● Task instructions
What is needed is an exact transcription of every entry below, with the pictures left out.

● Supplied material
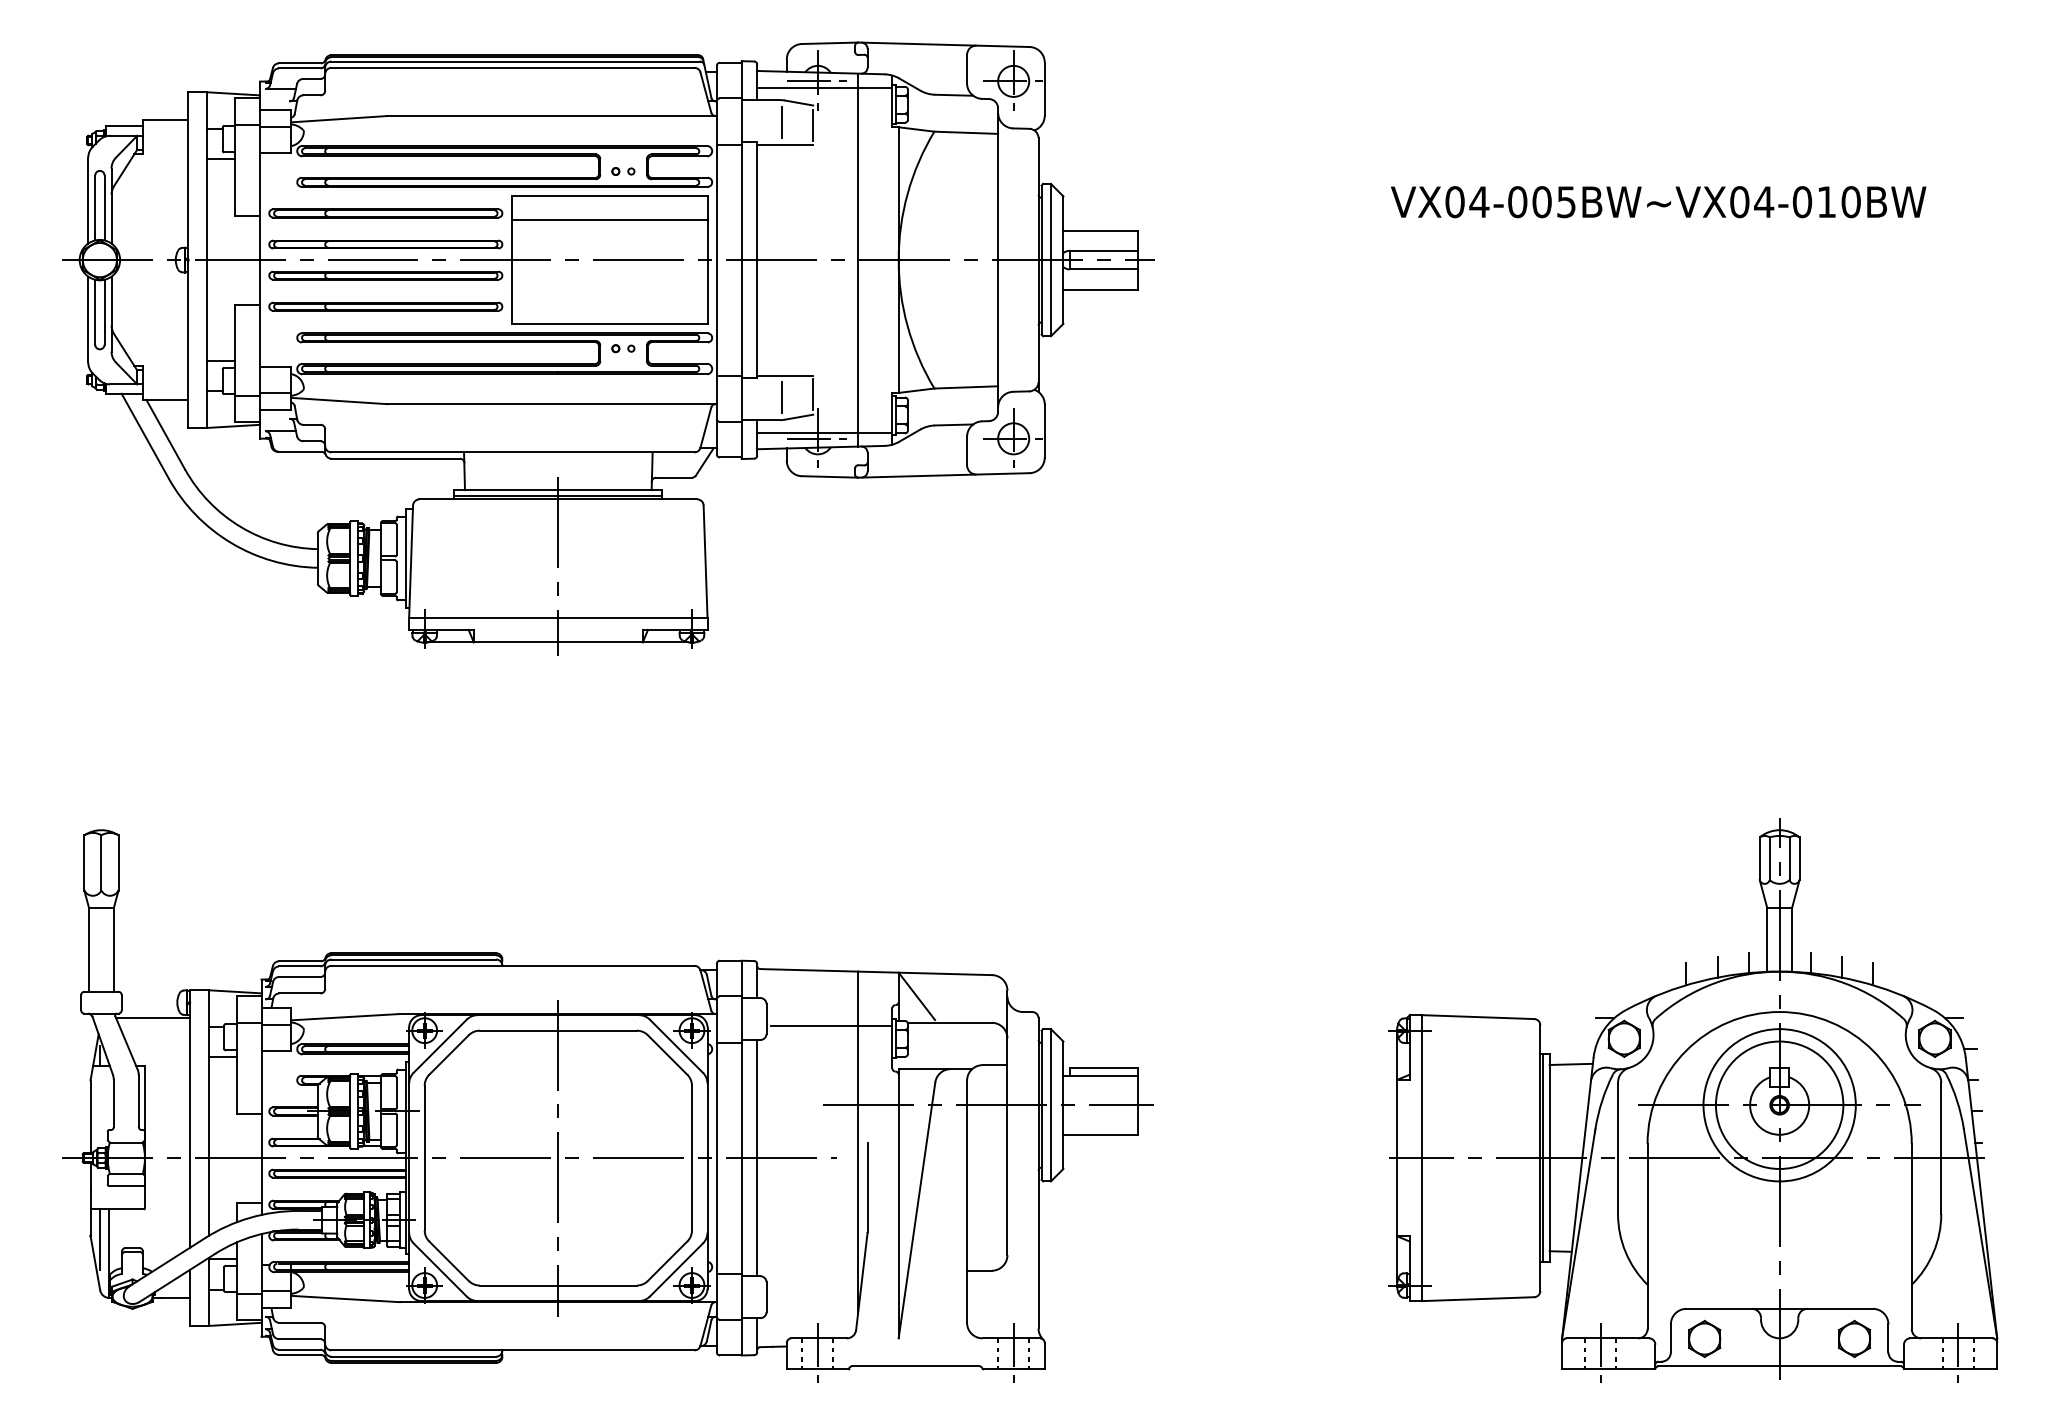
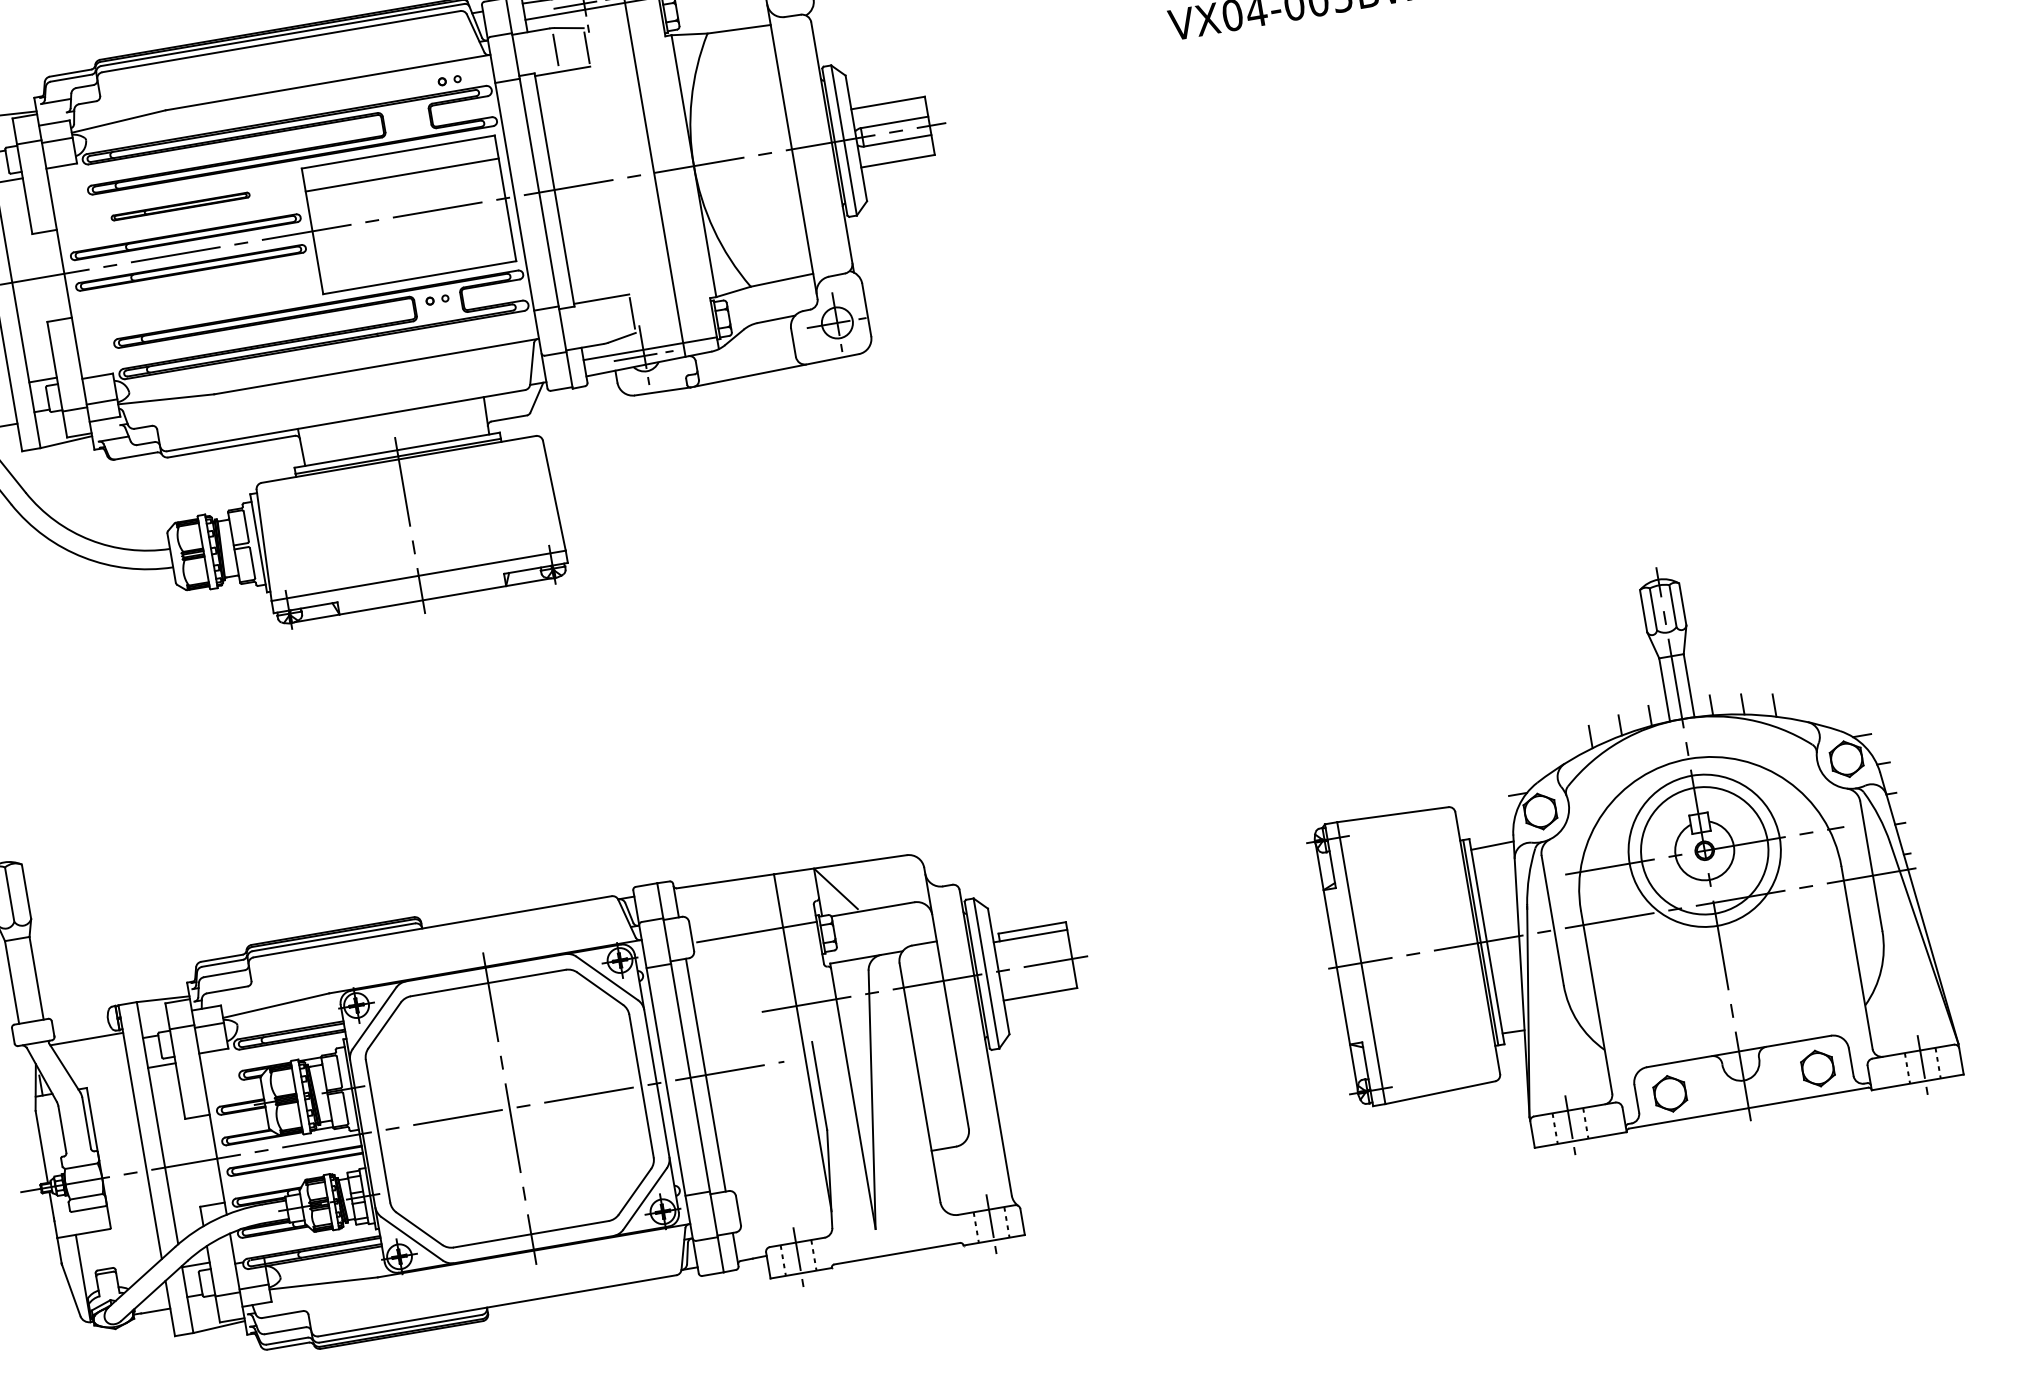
part: (623, 171) -> (449, 80), moved
part: (385, 213) -> (180, 206), size x0.6
part: (385, 306) -> (195, 298), removed
line: (782, 397) -> (602, 321), removed
line: (100, 1239) -> (72, 1266), removed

● Exercise response
part: (623, 171) -> (449, 80), moved
part: (385, 213) -> (180, 206), size x0.6
part: (385, 306) -> (195, 298), removed
line: (782, 397) -> (602, 321), removed
line: (100, 1239) -> (72, 1266), removed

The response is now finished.